Cambiemos recibió un país con alto déficit fiscal, aislamiento del mundo civilizado, alianza con parias como Irán y Venezuela, pobreza récord, default, cepo cambiario, inflación oculta y un ejército de fanáticos alimentados a gasto público. Los libros de historia política mundial dictan una sola opción ante esta situación: hacer una transición hacia a la normalidad perdida para luego empezar a encaminarse hacia el crecimiento económico. 

Cuando algo es anormal y hay que pasarlo a normal hay que aplicar un remedio. En medicina funcionan las cirugías, en el asado subir el fuego o bajarlo, en el fútbol una charla técnica redefiniendo roles en el campo de juego y en política, caballeros, es una reforma del Estado. Una reforma del Estado que anule anormalidades, que pode las ramas de las que cuelgan frutas podridas, que cambie la alfombra y que la alfombra polvorienta se tire en el volquete de la obra en construcción más próxima. 

Cambiemos decidió no hacer una reforma del Estado, decidió no normalizar. Su camino fue continuar en la anormalidad, pero con una decoración especial y un capricho forzado a limites desquiciados: “No parecer de derecha”. Dentro de esa burbuja oscura donde nada es racional, Cambiemos decidió ciegamente caminar en círculos en una idea importada que nada tuvo que ver con sus ideas pensadas en sus bases, sus promesas de campaña y sus proyectos de reforma trabajadas por varios años en sus fundaciones de “pensamiento”.  

Cambiemos forjó su plan de “no parecer de derecha” haciendo justamente lo que propone el lado más feo de la derecha, que es el no cambiar nada, el conservadurismo en contra del reformismo. El problema es que la contrarreforma conservadora se suele esbozar ante las reformas de los comunistas, no al revés. Cuando se viene de una experiencia colectivista, la alternativa “derechista” es reformar, no continuar. Pero Cambiemos decidió continuar. 

Como el plan de continuación del modelo anterior empezó a cerrar en las encuestas, desembocando en el triunfazo del 2017, Cambiemos (qué nombre, ¿no?) decidió profundizar la contrarreforma llevando su modelo a una gravitación del modelo anterior con una fórmula que muchos creyeron mágica: hacer un camino al socialismo sin corrupción directa, con la buena educación de sus referentes en el trato y en la comunicación, terminando obras que antes no empezaban y todo sustentado en una extensión de la base monetaria del 30% anual (la maquinita) mas emisiones de deuda estrafalarias de varios puntos del PBI por año. 

Esa creencia del crédito infinito, junto al impulso de la elección del 17, llevó a la idea del impuesto a la renta financiera. Una idea a la que no se animó ni el más entusiasta y marxista Kicillof. No porque no suene bien electoralmente, sino porque rompe de cuajo toda posibilidad del país de volver a ser competitivo en el mercado financiero mundial. Pero, en el caso nuestro, incluso aniquiló la financiación sin límites a la que se accedía y de la que dependía el modelo continuista. De hecho, cuando salió la primera reglamentación de la ley respecto a los tenedores de bonos extranjeros en abril comenzó el declive que resultó en una perdida de ingresos de la población del 50% en dos o tres meses. 

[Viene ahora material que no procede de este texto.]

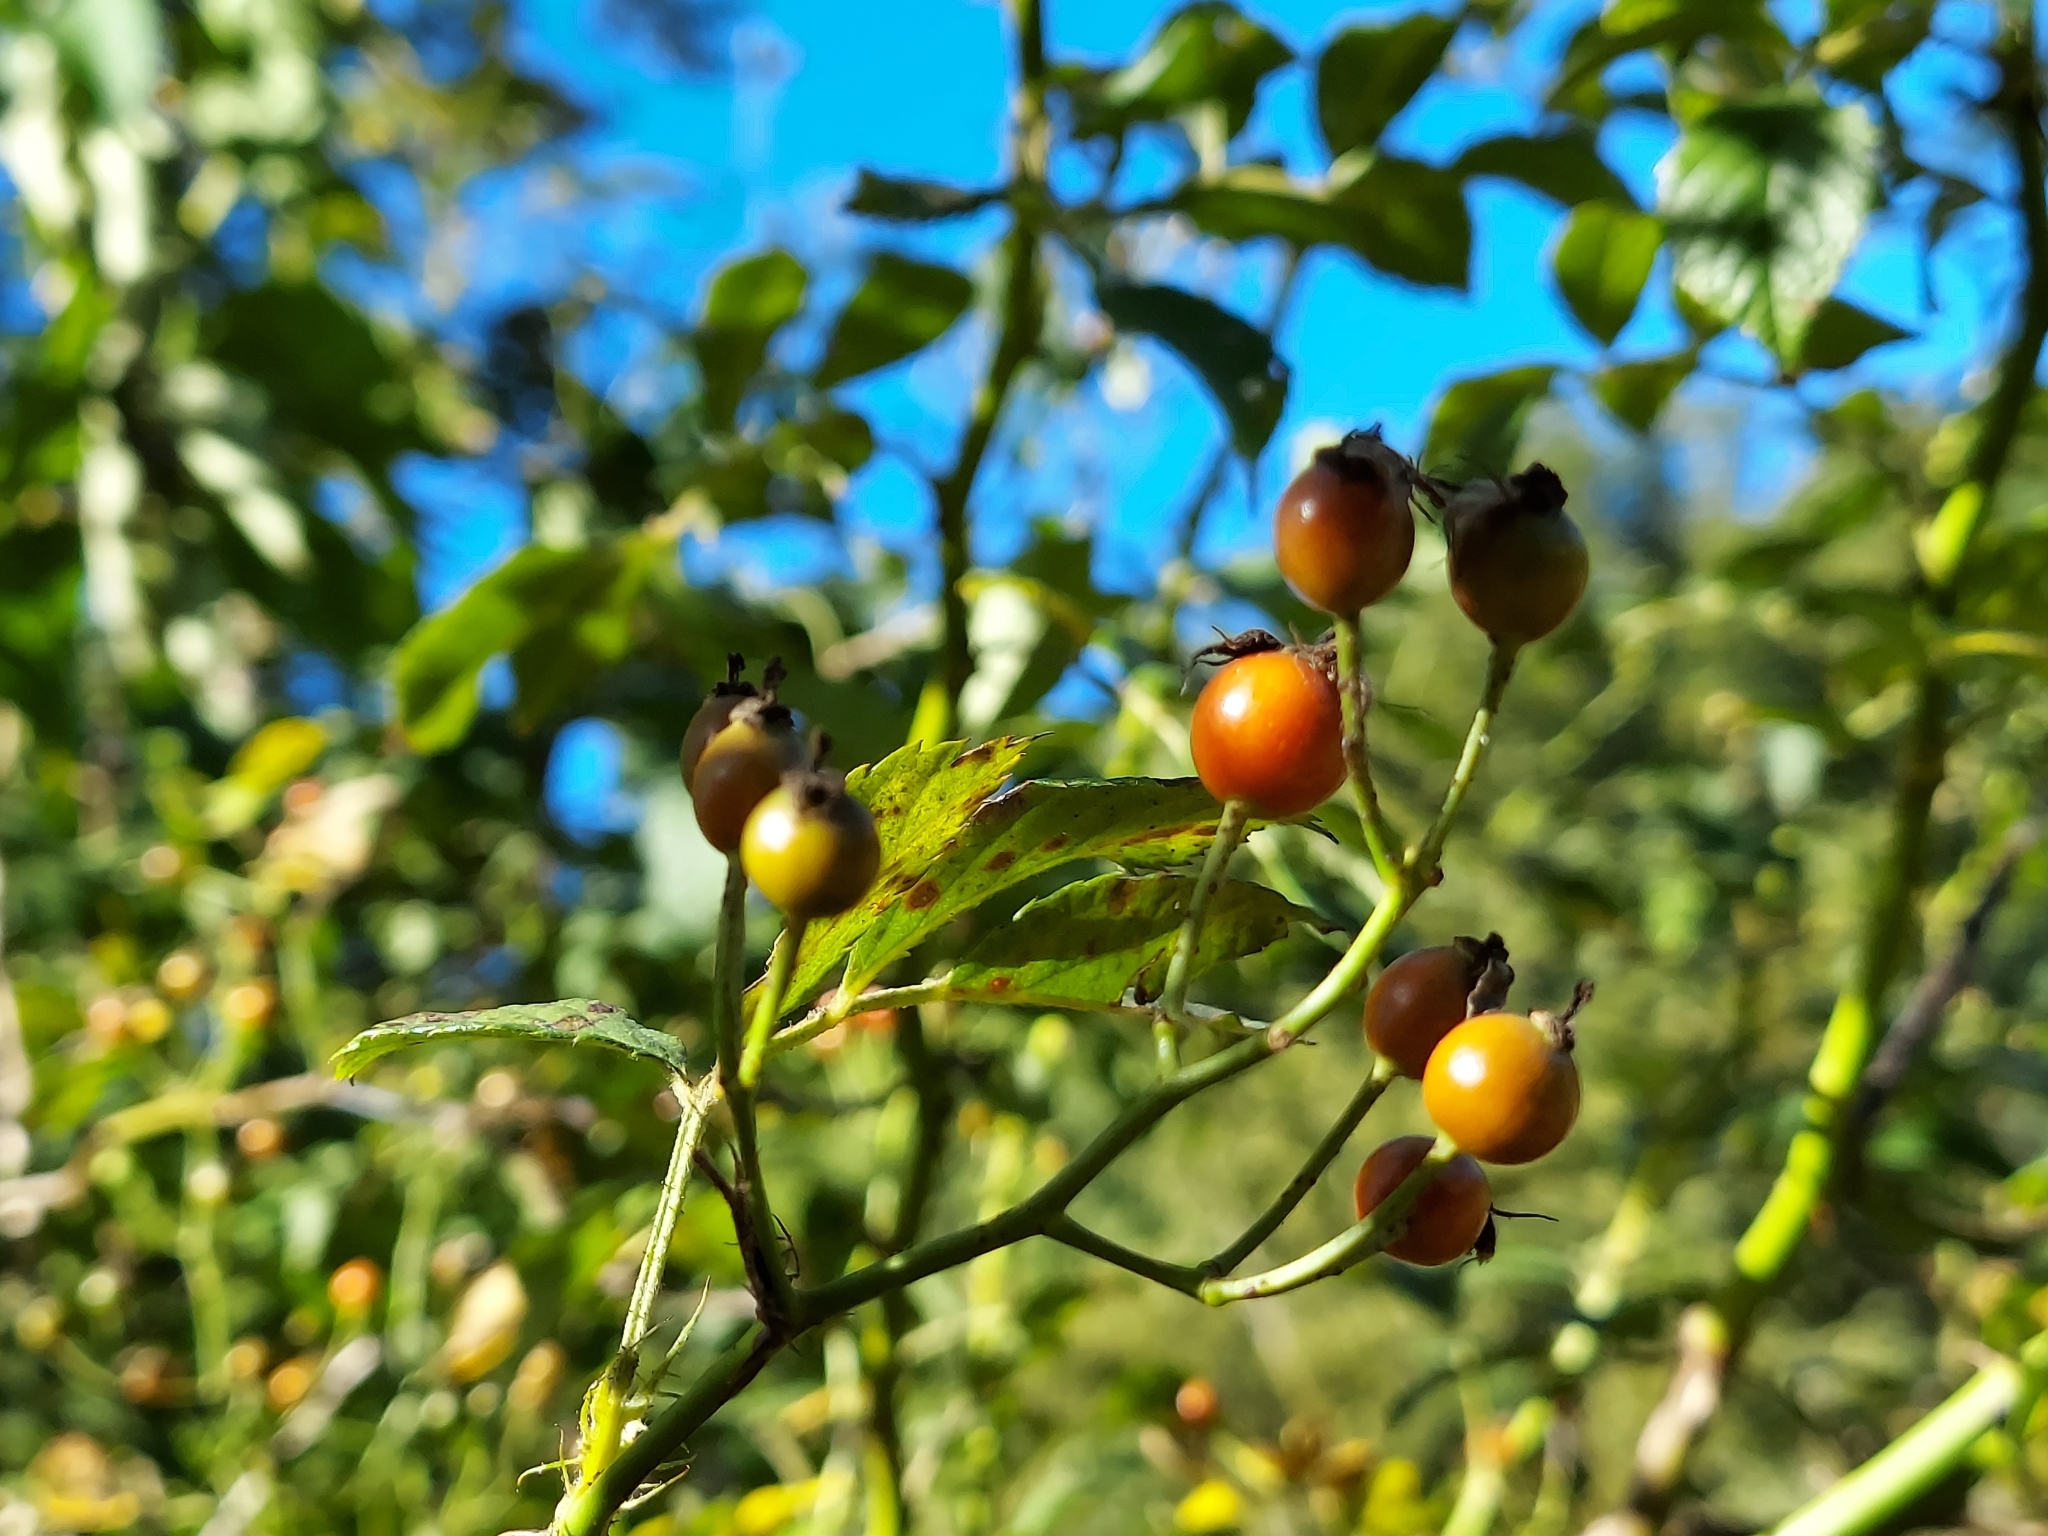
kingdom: Plantae
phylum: Tracheophyta
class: Magnoliopsida
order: Rosales
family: Rosaceae
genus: Rosa
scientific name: Rosa multiflora
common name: Multiflora rose
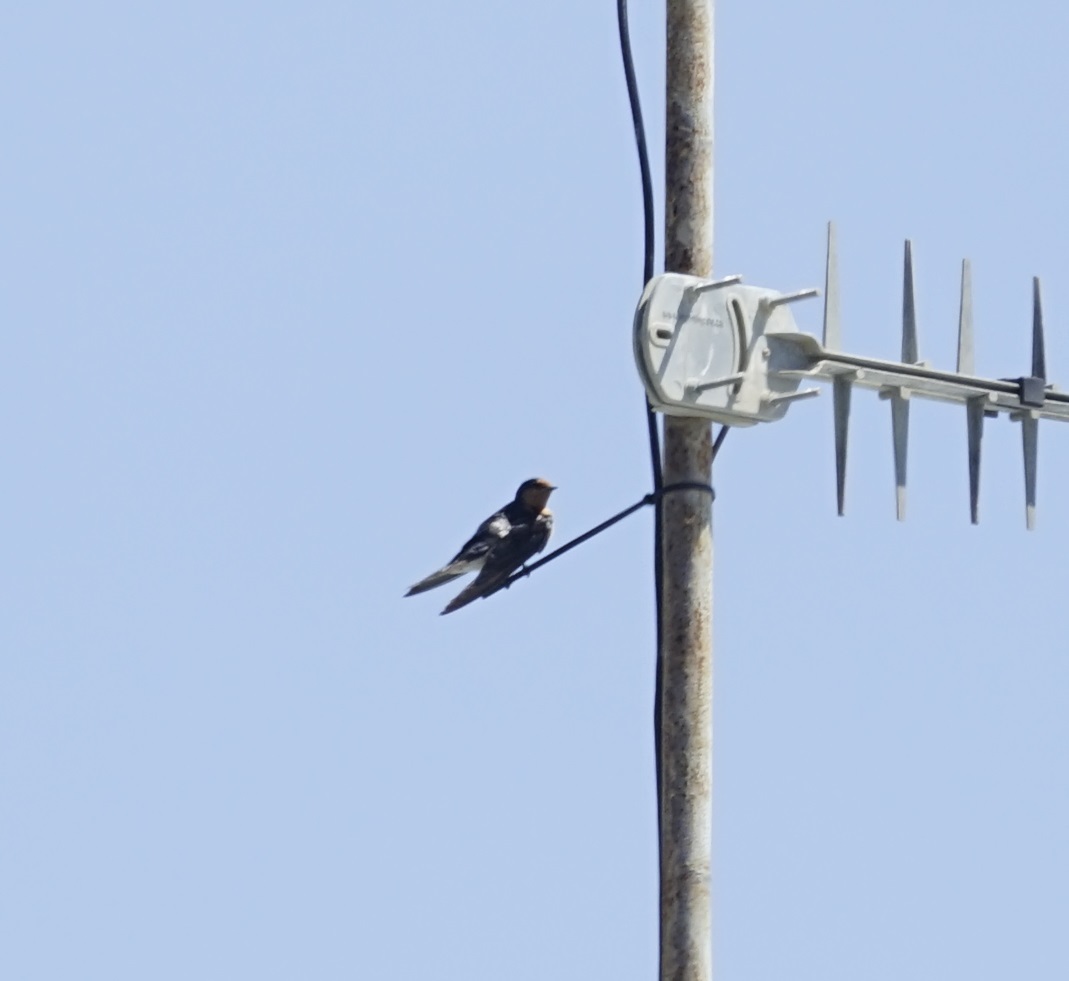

Impuesto a la renta electoral

Un cross a la cara a un Gobierno que le divertía el juego de “no parecer de derecha”, y repetir sin parar la necesidad de tener “un Estado presente” abandonando la normalidad prometida y volviéndose esclavos de slogans pétreos que ya ni la izquierda moderna utiliza. Una típica del outsider entusiasta es usar lenguajes y códigos que en la vanguardia ya se dejaron de lado hace tiempo

El enganche de más logró que el plan de la contrarreforma se caiga a pedazos. Algo muy malo para el país y mucho peor para la oposición, porque este Gobierno aplica y fracasa en las recetas que son las históricas del peronismo y la izquierda (impuestos exuberantes, dádivas sociales, nuevos derechos, estar lejos del mercado, no-represión a las “orgas”, entre decenas más) y los deja vacíos, sin poder plantear la diferenciación necesaria para mostrarse como alternativa. Lo que lleva a una conclusión aun más triste que este corto relato, que es que no hay interés en que Argentina se normalice, ni en sus políticos ni en sus aldeanos. 

Es como aquella legendaria decisión de los concejales de Tandil de declarar la ciudad “libre de fracking” sin tener una gota de petróleo, pero multiplicado por mil y a nivel nación. Es como que, por las dudas, hay que blindar la posibilidad de salir de la eterna burbuja de la mediocridad decadente en que el país esta atrapado para no tener que preocuparse por ser mejor.